SHORT PROBLEM A – Reproduce the passage of the forum excerpt between "i dont think" and "or the xe-r.", inclusive, and substitute "exhaust shop" for "muffler shop".

SELECTED EXCERPT –
....

Duraglas is like Bondo except that it's fiberglass reinforced, so it doesn't swell when moisture comes in contact with it. You'll likely have to get it at an autobody paint shop. It's green and cures a lot harder than bondo so you'll want to work it when it's just cured and won't peel off but isn't rock hard yet. You'll also want to scuff the shit out of the PVC or ABS piping before you apply it so it has something to bite into, otherwise it might pop off and you don't want that going into your intake. It might be a good idea to put a sheet of screen in front of the MAF so that in the event it did pop off you're not throwing junk into the engine. You'd want to put in a screen that was somewhat of a coarse or large pattern so that it's not impeding airflow. You might want to not use the duraglas at all though just to be safe. In regards to the piping, I was giong to use PVC once but realized that the I.D. size was smaller than what I wanted and to get the right I.D. I would have had to use such large O.D. PVC that it would be tough to fit. So I bought the mandrel bent steel instead, not to mention it was cheaper that way as well.


----------



## maxpower559 (Sep 6, 2002)

i dont think we sell duraglass but i know that you can goto the building materials dep. to get a 2 1/2 or 2.75 piping. thats over by the lumber department. same isle as the chain length fencing. im getting 2.75 to do my intake. taking it to a muffler shop and having them do a 90* bend in it....should work great....ill post pix and results...have to get my car out of the impound which is like one week from monday...then i post the pix or the xe-r.


----------

....

WORKING DATA –
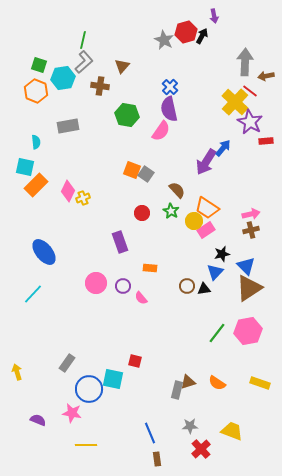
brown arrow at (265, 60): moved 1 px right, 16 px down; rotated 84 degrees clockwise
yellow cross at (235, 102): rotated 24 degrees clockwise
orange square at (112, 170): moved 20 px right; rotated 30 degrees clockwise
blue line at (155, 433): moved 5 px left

....

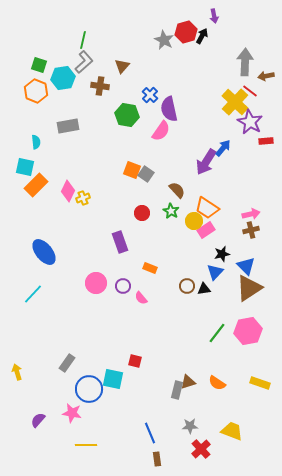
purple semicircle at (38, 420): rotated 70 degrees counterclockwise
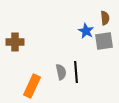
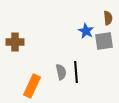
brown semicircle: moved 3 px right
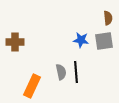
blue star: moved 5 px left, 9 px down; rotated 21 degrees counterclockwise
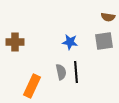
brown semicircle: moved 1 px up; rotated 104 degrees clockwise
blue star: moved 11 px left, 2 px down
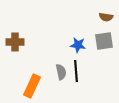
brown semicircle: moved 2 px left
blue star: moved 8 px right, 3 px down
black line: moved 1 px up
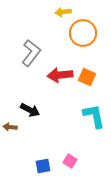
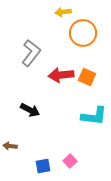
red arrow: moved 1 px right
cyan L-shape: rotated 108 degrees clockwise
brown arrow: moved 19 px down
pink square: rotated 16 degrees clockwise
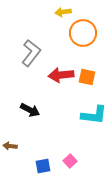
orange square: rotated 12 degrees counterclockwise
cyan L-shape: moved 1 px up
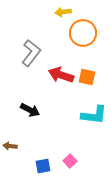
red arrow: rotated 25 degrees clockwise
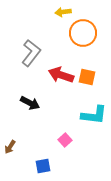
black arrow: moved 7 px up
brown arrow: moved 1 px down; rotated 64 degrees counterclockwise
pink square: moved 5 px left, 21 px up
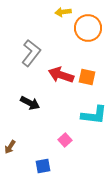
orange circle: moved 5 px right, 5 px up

....

SHORT PROBLEM B – Identify each line of the records that contains the string "orange", matching case, and copy those lines.

EXERCISE RESPONSE A –
i dont think we sell duraglass but i know that you can goto the building materials dep. to get a 2 1/2 or 2.75 piping. thats over by the lumber department. same isle as the chain length fencing. im getting 2.75 to do my intake. taking it to a exhaust shop and having them do a 90* bend in it....should work great....ill post pix and results...have to get my car out of the impound which is like one week from monday...then i post the pix or the xe-r.

EXERCISE RESPONSE B –
orange square at (112, 170): moved 20 px right; rotated 30 degrees clockwise
orange square: rotated 12 degrees counterclockwise
orange circle: moved 5 px right, 5 px up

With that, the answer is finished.